= William Brown (clergyman) =

Scottish clergyman (1766–1835)

William Brown (1766–1835) was a Scottish clergyman.

==Life==
Brown was licensed by the presbytery of Stirling in 1791, was minister to the parish of Eskdalemuir Scotland, presented by Henry Scott, 3rd Duke of Buccleuch, and served from 1792 to 1835.

==Works==
He was the author of Antiquities of the Jews Carefully Compiled from Authentic Sources, and Their Customs Illustrated from Modern Travels, in two volumes, with a map showing the ground-plan of the Temple (London, 1820; 2nd edition, Edinburgh, 1826). The work was compiled mostly from Latin, French, and English sources, such as Arias Montano's Aaron, Calmet's dictionary, Goodwin's Moses and Aaron, Owen's Exercitation on the Hebrews, Johannes Buxtorf's De Synagoga Judaica, and Jacob Christian Basnage's history. He borrowed much from Lightfoot's Prospect of the Temple and Temple Services, but states in the preface of his work that he takes "a wider range than Dr.

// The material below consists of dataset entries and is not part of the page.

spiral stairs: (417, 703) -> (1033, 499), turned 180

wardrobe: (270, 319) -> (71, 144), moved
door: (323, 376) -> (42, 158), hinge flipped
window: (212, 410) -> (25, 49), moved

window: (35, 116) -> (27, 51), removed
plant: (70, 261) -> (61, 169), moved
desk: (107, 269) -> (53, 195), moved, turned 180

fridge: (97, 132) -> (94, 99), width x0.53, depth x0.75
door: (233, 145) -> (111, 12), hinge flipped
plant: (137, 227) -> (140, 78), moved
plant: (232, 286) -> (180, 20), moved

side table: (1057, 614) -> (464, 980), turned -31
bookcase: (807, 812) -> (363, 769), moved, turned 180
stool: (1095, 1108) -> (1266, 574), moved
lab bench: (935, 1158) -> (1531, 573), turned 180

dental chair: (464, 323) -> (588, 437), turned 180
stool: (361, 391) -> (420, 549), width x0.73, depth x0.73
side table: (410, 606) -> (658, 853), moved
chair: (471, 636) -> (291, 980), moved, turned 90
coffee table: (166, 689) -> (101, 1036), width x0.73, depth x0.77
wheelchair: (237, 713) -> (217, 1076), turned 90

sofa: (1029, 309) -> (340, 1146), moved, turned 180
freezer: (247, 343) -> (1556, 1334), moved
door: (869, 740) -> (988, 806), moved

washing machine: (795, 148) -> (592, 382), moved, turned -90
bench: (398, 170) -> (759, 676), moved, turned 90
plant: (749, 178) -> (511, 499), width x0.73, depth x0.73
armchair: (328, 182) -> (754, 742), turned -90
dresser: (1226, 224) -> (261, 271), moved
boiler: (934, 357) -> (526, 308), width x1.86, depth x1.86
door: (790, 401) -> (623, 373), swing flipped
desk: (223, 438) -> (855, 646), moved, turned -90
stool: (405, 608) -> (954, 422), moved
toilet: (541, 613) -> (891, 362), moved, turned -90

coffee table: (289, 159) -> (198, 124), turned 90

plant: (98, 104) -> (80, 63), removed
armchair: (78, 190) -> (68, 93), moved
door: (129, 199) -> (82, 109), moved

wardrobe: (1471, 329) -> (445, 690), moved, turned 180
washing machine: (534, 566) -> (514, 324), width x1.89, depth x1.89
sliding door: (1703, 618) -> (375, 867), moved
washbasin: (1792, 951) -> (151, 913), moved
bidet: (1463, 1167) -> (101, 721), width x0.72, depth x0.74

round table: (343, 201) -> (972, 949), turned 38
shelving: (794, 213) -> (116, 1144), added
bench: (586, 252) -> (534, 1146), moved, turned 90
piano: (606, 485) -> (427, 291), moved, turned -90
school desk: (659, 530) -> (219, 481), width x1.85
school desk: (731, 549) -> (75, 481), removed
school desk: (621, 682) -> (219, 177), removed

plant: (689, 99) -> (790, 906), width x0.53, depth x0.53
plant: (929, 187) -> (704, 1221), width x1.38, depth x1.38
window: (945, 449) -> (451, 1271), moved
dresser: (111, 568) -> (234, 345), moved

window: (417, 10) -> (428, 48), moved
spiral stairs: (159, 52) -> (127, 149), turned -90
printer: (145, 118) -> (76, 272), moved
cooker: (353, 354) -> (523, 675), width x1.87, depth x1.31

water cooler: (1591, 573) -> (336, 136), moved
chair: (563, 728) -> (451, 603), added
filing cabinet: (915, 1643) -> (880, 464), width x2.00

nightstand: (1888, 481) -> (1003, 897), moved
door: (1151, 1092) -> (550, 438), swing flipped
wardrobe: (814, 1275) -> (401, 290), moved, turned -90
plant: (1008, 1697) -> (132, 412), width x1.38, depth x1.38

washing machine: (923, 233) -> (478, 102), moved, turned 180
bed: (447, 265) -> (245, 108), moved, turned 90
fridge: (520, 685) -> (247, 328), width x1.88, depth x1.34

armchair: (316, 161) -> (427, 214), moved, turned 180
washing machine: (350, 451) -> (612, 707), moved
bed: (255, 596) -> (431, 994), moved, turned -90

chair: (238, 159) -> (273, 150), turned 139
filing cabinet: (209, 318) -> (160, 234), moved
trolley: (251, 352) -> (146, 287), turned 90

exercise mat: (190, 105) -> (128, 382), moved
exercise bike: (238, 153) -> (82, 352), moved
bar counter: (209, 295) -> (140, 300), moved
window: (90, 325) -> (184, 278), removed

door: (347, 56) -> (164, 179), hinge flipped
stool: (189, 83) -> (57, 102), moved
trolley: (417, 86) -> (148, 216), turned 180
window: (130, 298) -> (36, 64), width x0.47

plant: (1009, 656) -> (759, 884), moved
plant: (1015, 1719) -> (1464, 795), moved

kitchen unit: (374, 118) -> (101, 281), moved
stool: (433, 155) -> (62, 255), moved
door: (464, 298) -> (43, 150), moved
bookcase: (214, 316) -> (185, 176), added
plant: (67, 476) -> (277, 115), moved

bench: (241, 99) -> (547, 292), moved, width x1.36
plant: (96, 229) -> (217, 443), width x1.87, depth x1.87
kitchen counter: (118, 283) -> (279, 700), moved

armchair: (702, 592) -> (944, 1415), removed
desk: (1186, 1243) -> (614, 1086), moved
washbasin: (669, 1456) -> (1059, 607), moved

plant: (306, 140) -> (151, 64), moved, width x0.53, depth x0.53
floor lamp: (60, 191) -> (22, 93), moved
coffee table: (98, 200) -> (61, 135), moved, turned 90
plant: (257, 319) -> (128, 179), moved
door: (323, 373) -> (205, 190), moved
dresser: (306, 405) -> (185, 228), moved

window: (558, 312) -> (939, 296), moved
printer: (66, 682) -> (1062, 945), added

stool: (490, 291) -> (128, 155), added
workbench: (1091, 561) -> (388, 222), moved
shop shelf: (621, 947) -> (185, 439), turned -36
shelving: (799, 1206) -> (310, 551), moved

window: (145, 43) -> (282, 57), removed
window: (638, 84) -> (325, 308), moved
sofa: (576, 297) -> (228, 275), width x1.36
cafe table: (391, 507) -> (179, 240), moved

Lightfoot, who professes to despise rabbinical learning."

For the improvements in the second edition Brown used the Latin translation by Surenhusius (Willem Surenhuys) of the Mishnah and several additional treatises by Maimonides and Abravanel, also from Latin translations; for his familiarity with Hebrew seems to have been limited.

==Family==
In 1797, he married Margaret Moffat; they had three children.